■ WHAT IS REQUIRED
Convert the stretch of the records below, from the line that contains "order: Malvales" through the line that contains "class: Arachnida", into a Markdown table with the columns Row and Entry, giving each line a number and leaving out blank lines. Include only the lines in that stretch.

■ DATA SUPPLIED

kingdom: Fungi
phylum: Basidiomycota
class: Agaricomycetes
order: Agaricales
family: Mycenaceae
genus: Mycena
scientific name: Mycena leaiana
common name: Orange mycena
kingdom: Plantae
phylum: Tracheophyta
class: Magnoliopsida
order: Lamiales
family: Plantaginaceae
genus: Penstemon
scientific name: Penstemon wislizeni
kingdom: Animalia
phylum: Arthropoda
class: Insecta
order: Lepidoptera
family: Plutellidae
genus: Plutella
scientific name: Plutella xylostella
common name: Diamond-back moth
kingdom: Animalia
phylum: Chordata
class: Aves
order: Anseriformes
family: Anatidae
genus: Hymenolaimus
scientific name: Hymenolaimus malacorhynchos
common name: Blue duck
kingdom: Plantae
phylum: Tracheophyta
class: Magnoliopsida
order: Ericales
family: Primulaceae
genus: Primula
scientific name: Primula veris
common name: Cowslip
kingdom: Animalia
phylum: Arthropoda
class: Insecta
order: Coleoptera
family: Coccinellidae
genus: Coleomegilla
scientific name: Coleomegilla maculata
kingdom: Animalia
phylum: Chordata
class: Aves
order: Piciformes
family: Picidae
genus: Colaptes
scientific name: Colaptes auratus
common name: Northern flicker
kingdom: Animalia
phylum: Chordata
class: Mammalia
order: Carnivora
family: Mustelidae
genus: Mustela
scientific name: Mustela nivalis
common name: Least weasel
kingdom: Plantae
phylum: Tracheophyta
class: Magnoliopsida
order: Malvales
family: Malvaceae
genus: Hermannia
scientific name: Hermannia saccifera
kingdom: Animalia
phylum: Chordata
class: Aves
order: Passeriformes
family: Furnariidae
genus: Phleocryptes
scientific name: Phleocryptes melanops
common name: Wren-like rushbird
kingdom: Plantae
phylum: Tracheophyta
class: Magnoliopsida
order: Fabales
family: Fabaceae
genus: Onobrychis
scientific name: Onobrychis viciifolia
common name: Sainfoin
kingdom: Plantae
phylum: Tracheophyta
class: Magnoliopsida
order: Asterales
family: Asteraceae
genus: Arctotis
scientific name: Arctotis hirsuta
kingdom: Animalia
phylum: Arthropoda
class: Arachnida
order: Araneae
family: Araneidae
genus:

■ EXERCISE RESULT
| Row | Entry |
|---|---|
| 1 | order: Malvales |
| 2 | family: Malvaceae |
| 3 | genus: Hermannia |
| 4 | scientific name: Hermannia saccifera |
| 5 | kingdom: Animalia |
| 6 | phylum: Chordata |
| 7 | class: Aves |
| 8 | order: Passeriformes |
| 9 | family: Furnariidae |
| 10 | genus: Phleocryptes |
| 11 | scientific name: Phleocryptes melanops |
| 12 | common name: Wren-like rushbird |
| 13 | kingdom: Plantae |
| 14 | phylum: Tracheophyta |
| 15 | class: Magnoliopsida |
| 16 | order: Fabales |
| 17 | family: Fabaceae |
| 18 | genus: Onobrychis |
| 19 | scientific name: Onobrychis viciifolia |
| 20 | common name: Sainfoin |
| 21 | kingdom: Plantae |
| 22 | phylum: Tracheophyta |
| 23 | class: Magnoliopsida |
| 24 | order: Asterales |
| 25 | family: Asteraceae |
| 26 | genus: Arctotis |
| 27 | scientific name: Arctotis hirsuta |
| 28 | kingdom: Animalia |
| 29 | phylum: Arthropoda |
| 30 | class: Arachnida |